Dès que Richard Williams reçoit les premiers rushes du film, il lance la phase de l'animation des toons, en Angleterre. "La production de ce film comportait trois aspects distincts", explique le responsable de l'animation. "Le tournage des prises de vue réelles, l'animation et le compositing d'ILM, qui devait combiner l'ensemble de ces éléments". Don Hahn est alors engagé afin de produire l'animation. "J'avais travaillé sur Peter et Elliott le Dragon", se souvient Hahn. "Je connaissais donc les difficultés inhérentes à ce genre de production. Notre studio temporaire était composé par quatre artistes-superviseurs de chez Disney, l'équipe de Richard Williams et des animateurs venant du monde entier. Nous avions des artistes de tous les pays : Irlande, Hollande, Canada, France, Allemagne, Zimbabwe... C'était une véritable Légion étrangère (rires) !" Au final, plusieurs centaines d'artistes travaillèrent sur le film, dont Andreas Deja (animateur sur Aladdin et le Roi Lion) et Hans Bacher (Mulan). "Richard (Williams) allait souvent sur le tournage pour prendre des notes et dessiner des croquis. Nous avons ensuite organisé des réunions quotidiennes avec Robert Zemeckis. Nous avons analysé ensemble l'intégralité des scènes, plan après plan. Zemeckis nous expliquait ce qu'il avait à l'esprit, ce qui permettait à Richard de préparer des croquis extrêmement précis..." Chaque toon est animé en fonction des mouvements des acteurs réels. Il est ensuite reporté sur celluloid, puis peint. Pour l'anecdote, les trois composants de l'essence de térébenthine, qui sert à dissoudre les toons dans le film, sont des produits réellement utilisés par les animateurs pour effacer les dessins des celluloids ! Au total, près de 82 000 images ont été produites pour l'animation du film. En ajoutant les storyboards et dessins conceptuels, Richard Williams estime même que plus d'un millions de dessins furent exécuté ! Mais il faut ensuite les intégrer au sein des prises de vue réelles...

--- Consignes ---
1. Combien d'images ont été produites pour l'animation du film, d'après le texte fourni ?
2. Indiquez si chacune des affirmations suivantes concorde avec le texte fourni, en répondant par oui ou par non et en citant les mots du texte qui tranchent. (a) Don Hahn avait déjà travaillé sur Peter et Elliott le Dragon. (b) Les réunions avec Robert Zemeckis avaient lieu une fois par semaine. (c) Chaque toon est peint avant d'être reporté sur celluloid.

[Relevés des emplacements des éléments]
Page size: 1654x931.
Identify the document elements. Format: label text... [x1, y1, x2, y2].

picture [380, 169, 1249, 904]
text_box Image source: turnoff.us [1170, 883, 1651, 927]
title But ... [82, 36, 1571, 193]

* * *

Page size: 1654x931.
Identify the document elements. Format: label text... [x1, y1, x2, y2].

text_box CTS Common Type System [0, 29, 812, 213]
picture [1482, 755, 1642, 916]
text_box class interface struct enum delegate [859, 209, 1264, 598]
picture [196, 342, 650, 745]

--- Réponses dans l'ordre ---
1. Près de 82 000 images.

2.
(a) Oui : « J'avais travaillé sur Peter et Elliott le Dragon ».
(b) Non : « Nous avons ensuite organisé des réunions quotidiennes avec Robert Zemeckis. »
(c) Non : « Il est ensuite reporté sur celluloid, puis peint. »